Qwen3
Collection
Qwen3 models converted to Ctranslate2 format.
•
8 items
•
Updated
Ctranslate2 compatable AWQ 4-bit quantization of Qwen/Qwen3-14B.
- This model requires that a pull request https://github.com/OpenNMT/CTranslate2/pull/1951 be accepted.

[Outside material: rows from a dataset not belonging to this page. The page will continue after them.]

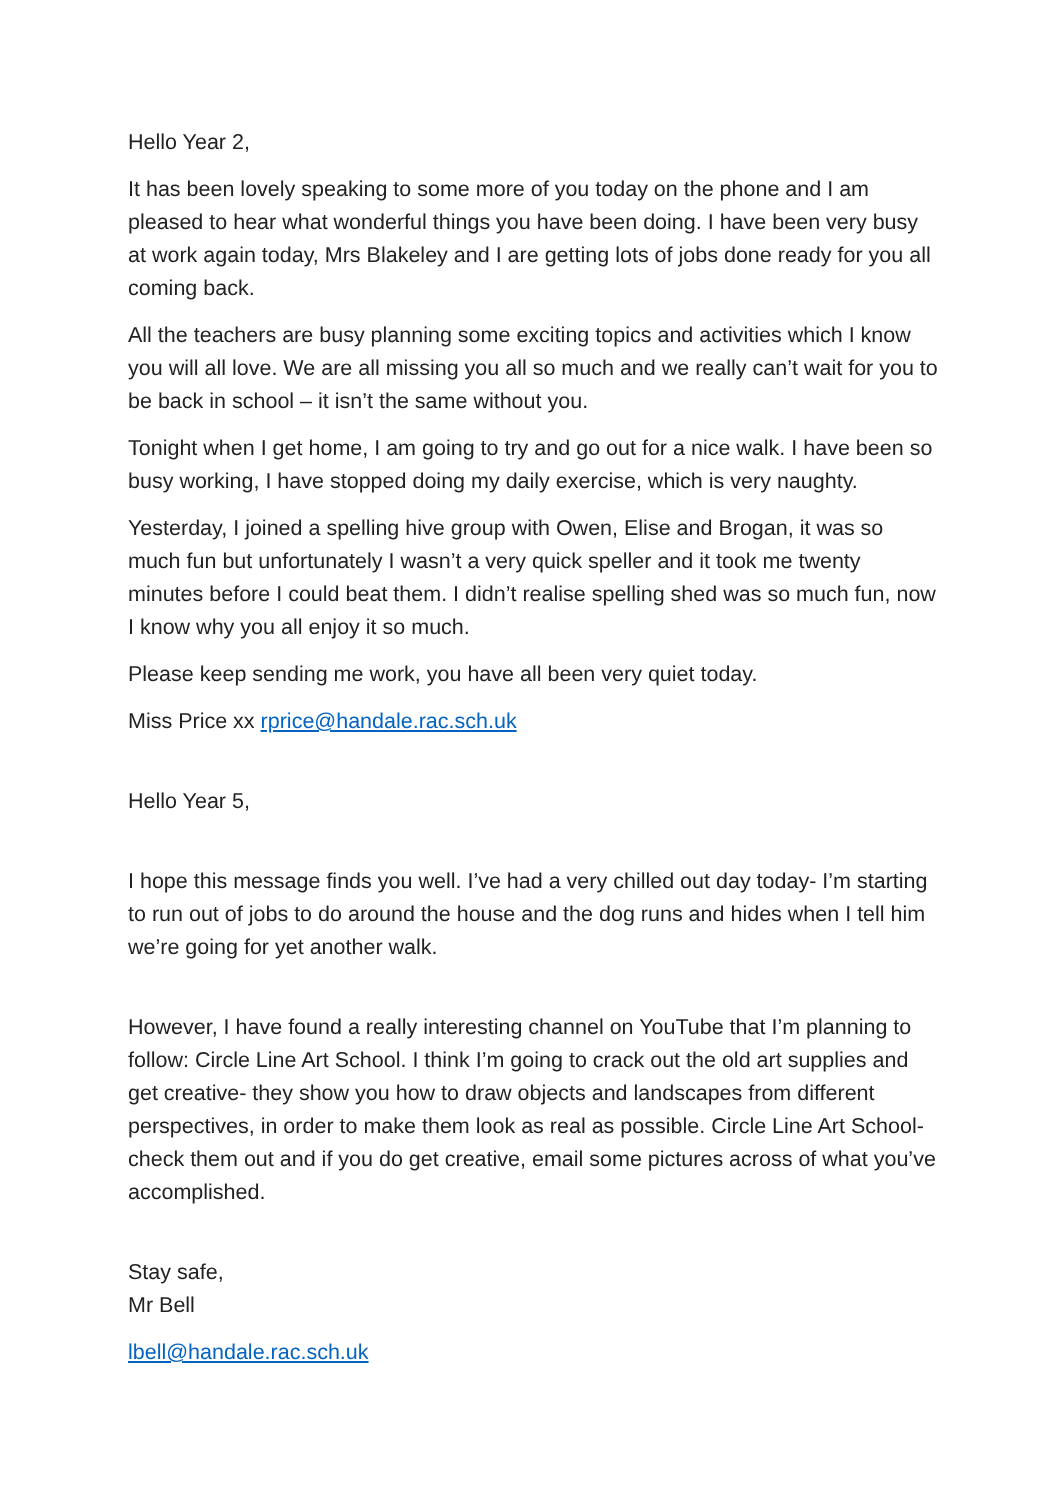Hello Year 2,
It has been lovely speaking to some more of you today on the phone and I am pleased to hear what wonderful things you have been doing. I have been very busy at work again today, Mrs Blakeley and I are getting lots of jobs done ready for you all coming back.
All the teachers are busy planning some exciting topics and activities which I know you will all love. We are all missing you all so much and we really can’t wait for you to be back in school – it isn’t the same without you.
Tonight when I get home, I am going to try and go out for a nice walk. I have been so busy working, I have stopped doing my daily exercise, which is very naughty.
Yesterday, I joined a spelling hive group with Owen, Elise and Brogan, it was so much fun but unfortunately I wasn’t a very quick speller and it took me twenty minutes before I could beat them. I didn’t realise spelling shed was so much fun, now I know why you all enjoy it so much.
Please keep sending me work, you have all been very quiet today.
Miss Price xx rprice@handale.rac.sch.uk
Hello Year 5,
I hope this message finds you well. I’ve had a very chilled out day today- I’m starting to run out of jobs to do around the house and the dog runs and hides when I tell him we’re going for yet another walk.
However, I have found a really interesting channel on YouTube that I’m planning to follow: Circle Line Art School. I think I’m going to crack out the old art supplies and get creative- they show you how to draw objects and landscapes from different perspectives, in order to make them look as real as possible. Circle Line Art School- check them out and if you do get creative, email some pictures across of what you’ve accomplished.
Stay safe,
Mr Bell
lbell@handale.rac.sch.uk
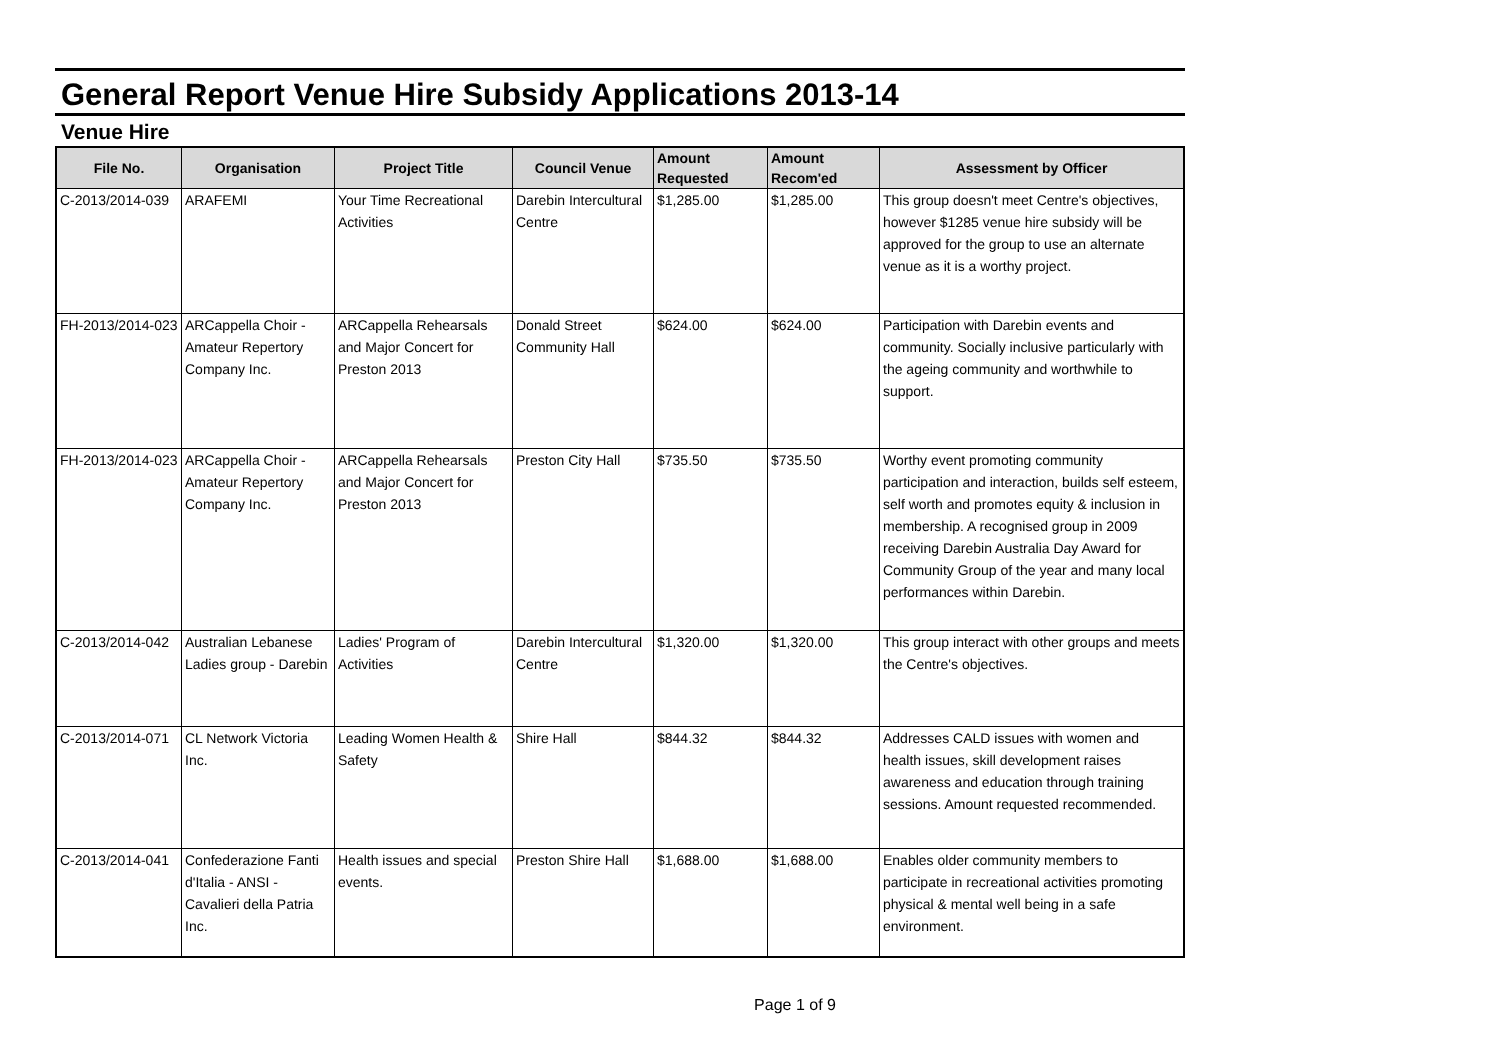General Report Venue Hire Subsidy Applications 2013-14
Venue Hire
| File No. | Organisation | Project Title | Council Venue | Amount Requested | Amount Recom'ed | Assessment by Officer |
| --- | --- | --- | --- | --- | --- | --- |
| C-2013/2014-039 | ARAFEMI | Your Time Recreational Activities | Darebin Intercultural Centre | $1,285.00 | $1,285.00 | This group doesn't meet Centre's objectives, however $1285 venue hire subsidy will be approved for the group to use an alternate venue as it is a worthy project. |
| FH-2013/2014-023 | ARCappella Choir - Amateur Repertory Company Inc. | ARCappella Rehearsals and Major Concert for Preston 2013 | Donald Street Community Hall | $624.00 | $624.00 | Participation with Darebin events and community. Socially inclusive particularly with the ageing community and worthwhile to support. |
| FH-2013/2014-023 | ARCappella Choir - Amateur Repertory Company Inc. | ARCappella Rehearsals and Major Concert for Preston 2013 | Preston City Hall | $735.50 | $735.50 | Worthy event promoting community participation and interaction, builds self esteem, self worth and promotes equity & inclusion in membership. A recognised group in 2009 receiving Darebin Australia Day Award for Community Group of the year and many local performances within Darebin. |
| C-2013/2014-042 | Australian Lebanese Ladies group - Darebin | Ladies' Program of Activities | Darebin Intercultural Centre | $1,320.00 | $1,320.00 | This group interact with other groups and meets the Centre's objectives. |
| C-2013/2014-071 | CL Network Victoria Inc. | Leading Women Health & Safety | Shire Hall | $844.32 | $844.32 | Addresses CALD issues with women and health issues, skill development raises awareness and education through training sessions. Amount requested recommended. |
| C-2013/2014-041 | Confederazione Fanti d'Italia - ANSI - Cavalieri della Patria Inc. | Health issues and special events. | Preston Shire Hall | $1,688.00 | $1,688.00 | Enables older community members to participate in recreational activities promoting physical & mental well being in a safe environment. |
Page 1 of 9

The model will only work after this occurs.
- This model was made from that AWQ version of the original Qwen3 model. The AWQ version, in turn, was made with custom fork of the
autoawqrepository since the original repository was archived in May, 2025. Feel free to message if you run into any issues, but it has been tested.
| Model | VRAM Usage |
|---|---|
| Qwen3-32B-ct2-awq | ~18.3 GB |
| Qwen3-14B-ct2-awq | ~9.5 GB |
| Qwen3-8B-ct2-awq | ~5.8 GB |
| Qwen3-4B-ct2-awq | ~2.6 GB |
| Qwen3-1.7B-ct2-awq | ~1.3 GB |
| Qwen3-0.6B-ct2-awq | ~0.6 GB |
import ctranslate2
from transformers import AutoTokenizer
MODEL_ID = "CTranslate2HQ/Qwen3-14B-ct2-AWQ"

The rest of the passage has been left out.